ÜBUNGSTEXT |
·····

Damit waren die Fundamente für die erste Nachbarschafts-Umweltinitiative gelegt. Ganz im klassischen BI-Stil wurde erst einmal gegen die Entscheidung Atef Sidqis Klage beim Verwaltungsgericht eingelegt. Der Staat dürfe zwar öffentliches Land an Institutionen vergeben, aber nur wenn dies dem öffentlichen Wohl nicht widerspreche, begründet Amir Salim, der Anwalt der Nachbarn, die Klage. Ein Privatclub diene nicht dem Gemeinwohl, und das Abholzen des Parks verstoße gegen das allgemeine Interesse an einer intakten Umwelt. Der Gärtner streitet sich derweil ebenfalls vor Gericht mit dem Ingenieursverband um die Nutzungsrechte an dem Gelände.
Auch ein dreistündiger Videofilm wurde über die ganze Sache gedreht, der dann an die Frau des ägyptischen Präsidenten Mubarak verschickt wurde. Die Presse wurde mobilisiert, und die recht einflußreiche Nachbarschaft übt sich in traditioneller Lobbyarbeit: „Ich habe gestern mit meinem Freund, dem Generalsekretär, telefoniert ...“ Onkel Muhammeds Gartenhaus ist inzwischen zur Aktionszentrale avanciert. Dort trifft sich die Nachbarschaft, um alles weitere zu besprechen, während Onkel Muhammed mit dem Anwalt telefoniert.

·····

ARBEITSMATERIAL |
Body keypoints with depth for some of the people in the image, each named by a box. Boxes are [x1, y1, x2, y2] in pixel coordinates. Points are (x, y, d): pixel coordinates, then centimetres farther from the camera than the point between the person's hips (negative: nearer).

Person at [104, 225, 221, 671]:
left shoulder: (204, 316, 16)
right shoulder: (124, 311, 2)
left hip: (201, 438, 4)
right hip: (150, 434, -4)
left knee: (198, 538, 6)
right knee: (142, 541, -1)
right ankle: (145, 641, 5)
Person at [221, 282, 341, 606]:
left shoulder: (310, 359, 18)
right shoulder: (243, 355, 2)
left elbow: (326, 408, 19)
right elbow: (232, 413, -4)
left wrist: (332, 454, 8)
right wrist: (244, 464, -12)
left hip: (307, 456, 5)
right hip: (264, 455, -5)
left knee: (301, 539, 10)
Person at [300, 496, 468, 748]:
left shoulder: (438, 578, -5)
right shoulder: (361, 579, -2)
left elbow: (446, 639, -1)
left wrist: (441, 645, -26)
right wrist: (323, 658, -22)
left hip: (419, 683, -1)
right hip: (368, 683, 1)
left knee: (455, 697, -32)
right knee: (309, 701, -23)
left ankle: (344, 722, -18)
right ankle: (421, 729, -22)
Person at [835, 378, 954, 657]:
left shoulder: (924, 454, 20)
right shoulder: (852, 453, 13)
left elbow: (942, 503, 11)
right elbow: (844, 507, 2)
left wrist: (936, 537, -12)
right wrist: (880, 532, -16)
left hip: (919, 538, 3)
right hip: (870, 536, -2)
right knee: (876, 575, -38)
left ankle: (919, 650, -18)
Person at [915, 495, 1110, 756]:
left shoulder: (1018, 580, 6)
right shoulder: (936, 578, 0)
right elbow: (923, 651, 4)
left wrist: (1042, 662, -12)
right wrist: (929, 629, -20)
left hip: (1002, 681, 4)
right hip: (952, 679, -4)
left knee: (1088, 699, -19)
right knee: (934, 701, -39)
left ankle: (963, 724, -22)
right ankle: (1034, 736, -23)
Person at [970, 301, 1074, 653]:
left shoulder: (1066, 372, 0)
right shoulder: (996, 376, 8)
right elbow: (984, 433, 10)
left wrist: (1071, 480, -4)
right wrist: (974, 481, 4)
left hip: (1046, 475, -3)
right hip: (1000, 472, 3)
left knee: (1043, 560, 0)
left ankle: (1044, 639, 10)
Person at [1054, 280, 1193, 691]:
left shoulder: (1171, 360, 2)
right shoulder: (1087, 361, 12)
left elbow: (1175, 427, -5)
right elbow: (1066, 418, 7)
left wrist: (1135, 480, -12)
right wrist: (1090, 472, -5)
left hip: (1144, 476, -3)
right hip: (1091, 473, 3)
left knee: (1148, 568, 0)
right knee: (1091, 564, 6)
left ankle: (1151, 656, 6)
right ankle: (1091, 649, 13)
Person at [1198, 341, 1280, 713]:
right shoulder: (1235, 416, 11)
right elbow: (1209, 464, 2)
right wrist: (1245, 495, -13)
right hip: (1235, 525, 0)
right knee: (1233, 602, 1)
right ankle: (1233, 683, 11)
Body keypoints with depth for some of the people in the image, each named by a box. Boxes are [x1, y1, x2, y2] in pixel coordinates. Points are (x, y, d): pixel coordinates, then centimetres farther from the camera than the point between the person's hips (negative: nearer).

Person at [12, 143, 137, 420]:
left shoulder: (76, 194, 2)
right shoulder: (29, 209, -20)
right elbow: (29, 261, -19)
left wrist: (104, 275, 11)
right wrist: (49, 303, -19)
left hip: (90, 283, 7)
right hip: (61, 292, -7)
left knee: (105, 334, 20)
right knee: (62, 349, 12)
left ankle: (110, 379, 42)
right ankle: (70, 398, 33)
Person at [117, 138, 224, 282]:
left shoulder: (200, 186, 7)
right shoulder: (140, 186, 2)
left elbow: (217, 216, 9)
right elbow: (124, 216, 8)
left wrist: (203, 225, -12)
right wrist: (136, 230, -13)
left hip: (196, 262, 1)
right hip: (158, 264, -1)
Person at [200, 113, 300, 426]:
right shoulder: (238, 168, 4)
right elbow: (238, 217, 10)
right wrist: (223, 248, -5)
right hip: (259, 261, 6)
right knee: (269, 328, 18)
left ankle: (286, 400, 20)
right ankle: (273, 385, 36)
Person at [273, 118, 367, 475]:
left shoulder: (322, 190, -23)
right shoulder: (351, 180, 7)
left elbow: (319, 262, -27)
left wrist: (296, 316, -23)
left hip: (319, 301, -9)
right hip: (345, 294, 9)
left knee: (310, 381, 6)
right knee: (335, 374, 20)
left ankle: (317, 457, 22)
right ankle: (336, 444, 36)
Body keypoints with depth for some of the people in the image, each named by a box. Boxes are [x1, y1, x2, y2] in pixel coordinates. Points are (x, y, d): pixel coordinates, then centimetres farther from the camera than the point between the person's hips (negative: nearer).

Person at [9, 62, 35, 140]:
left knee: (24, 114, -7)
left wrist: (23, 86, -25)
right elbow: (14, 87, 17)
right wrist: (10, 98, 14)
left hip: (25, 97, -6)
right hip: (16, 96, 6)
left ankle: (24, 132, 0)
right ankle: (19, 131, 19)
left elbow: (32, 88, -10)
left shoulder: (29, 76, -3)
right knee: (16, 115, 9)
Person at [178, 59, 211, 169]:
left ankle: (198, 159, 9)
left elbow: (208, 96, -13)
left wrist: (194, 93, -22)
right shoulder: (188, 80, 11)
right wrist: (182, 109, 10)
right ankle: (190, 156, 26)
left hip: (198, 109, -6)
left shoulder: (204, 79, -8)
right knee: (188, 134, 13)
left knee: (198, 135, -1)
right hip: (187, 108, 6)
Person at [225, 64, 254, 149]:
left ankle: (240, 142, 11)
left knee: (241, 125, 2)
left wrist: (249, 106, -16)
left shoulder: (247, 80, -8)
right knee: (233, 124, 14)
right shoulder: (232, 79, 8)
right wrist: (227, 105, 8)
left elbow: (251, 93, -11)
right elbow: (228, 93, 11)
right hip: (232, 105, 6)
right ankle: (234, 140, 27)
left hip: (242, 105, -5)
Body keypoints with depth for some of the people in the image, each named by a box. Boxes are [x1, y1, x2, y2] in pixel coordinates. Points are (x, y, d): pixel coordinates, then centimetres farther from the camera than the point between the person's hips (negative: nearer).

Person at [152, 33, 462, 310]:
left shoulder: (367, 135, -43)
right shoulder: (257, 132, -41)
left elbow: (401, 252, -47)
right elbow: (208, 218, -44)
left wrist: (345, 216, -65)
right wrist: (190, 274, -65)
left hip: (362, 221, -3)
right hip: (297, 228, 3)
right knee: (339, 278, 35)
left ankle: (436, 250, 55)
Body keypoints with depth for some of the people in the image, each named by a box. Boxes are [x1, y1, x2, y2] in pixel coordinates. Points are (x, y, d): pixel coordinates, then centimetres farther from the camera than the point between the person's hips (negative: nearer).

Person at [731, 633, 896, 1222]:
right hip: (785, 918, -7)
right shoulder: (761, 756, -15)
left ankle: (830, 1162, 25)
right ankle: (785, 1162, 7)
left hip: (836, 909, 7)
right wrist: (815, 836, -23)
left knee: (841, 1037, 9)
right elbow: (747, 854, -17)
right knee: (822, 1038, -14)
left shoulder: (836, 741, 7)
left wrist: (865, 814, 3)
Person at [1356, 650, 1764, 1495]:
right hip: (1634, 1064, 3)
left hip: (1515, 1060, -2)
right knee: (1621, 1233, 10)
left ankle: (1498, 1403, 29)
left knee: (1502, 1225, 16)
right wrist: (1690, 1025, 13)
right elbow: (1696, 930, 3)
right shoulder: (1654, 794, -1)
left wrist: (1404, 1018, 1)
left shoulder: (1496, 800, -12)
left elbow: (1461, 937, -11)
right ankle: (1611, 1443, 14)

·····

AUFGABEN |
(1) Kopiere aus dem Text über die Nachbarschaftsinitiative wortgetreu den Abschnitt von „Auch ein dreistündiger“ bis „dem Anwalt telefoniert.“.
(2) Knüpfe am Ende des Textes über die Nachbarschaftsinitiative an und schreibe ihn weiter.

LÖSUNGEN |
(1)
Auch ein dreistündiger Videofilm wurde über die ganze Sache gedreht, der dann an die Frau des ägyptischen Präsidenten Mubarak verschickt wurde. Die Presse wurde mobilisiert, und die recht einflußreiche Nachbarschaft übt sich in traditioneller Lobbyarbeit: „Ich habe gestern mit meinem Freund, dem Generalsekretär, telefoniert ...“ Onkel Muhammeds Gartenhaus ist inzwischen zur Aktionszentrale avanciert. Dort trifft sich die Nachbarschaft, um alles weitere zu besprechen, während Onkel Muhammed mit dem Anwalt telefoniert.

(2)
Zur Zielscheibe der Kritik wurde vor allem der Minister für Wohnungsbau, Hasaballah El- Kafrawi, der beim Kontrahenten der jungen Bürgerinitiative, beim politisch einflußreichen Ingenieursverband gleichzeitig das Amt des Vorsitzenden innehat. Diese Verbindung sehen die meisten als Grund des ganzen Übels an. „Kafrawi hat zwei Köpfe“, sagt einer der Nachbarn. Er ist es, der hinter der Entscheidung von Ministerpräsident Sidqi steht, heißt es allgemein. El-Kafrawi und Sidqi zählen zu den dienstältesten Kabinettsmitgliedern. El-Kafrawi wolle den Ingenieuren ein Zuckerstück servieren, um erneut zum Vorsitzenden gewählt zu werden, sagt einer der Nachbarn, der selbst Ingenieur ist. Als einen Tag nach dem Sit-in der Gärtner verhaftet wurde, behaupteten viele, El-Kafrawi höchstpersönlich sei in der örtlichen Polizeiwache vorstellig geworden.
Die Pressekampagne trägt inzwischen erste Früchte. „Ist es zu glauben, daß Atef Sidqi beschließt, Bäume abzuholzen, der Mann, der unter der Kuppel des Parlaments von der Notwendigkeit sprach, grüne Plätze zur Rettung Kairos zu schaffen?“ fragt die Oppositionszeitung Al-Wafd. „Wie ist das möglich, während der Präsident keine Gelegenheit ausläßt zu betonen, daß die Grünflächen nicht zu Bauland gemacht werden dürfen?“ schreibt die regierungsnahe Zeitschrift Oktober.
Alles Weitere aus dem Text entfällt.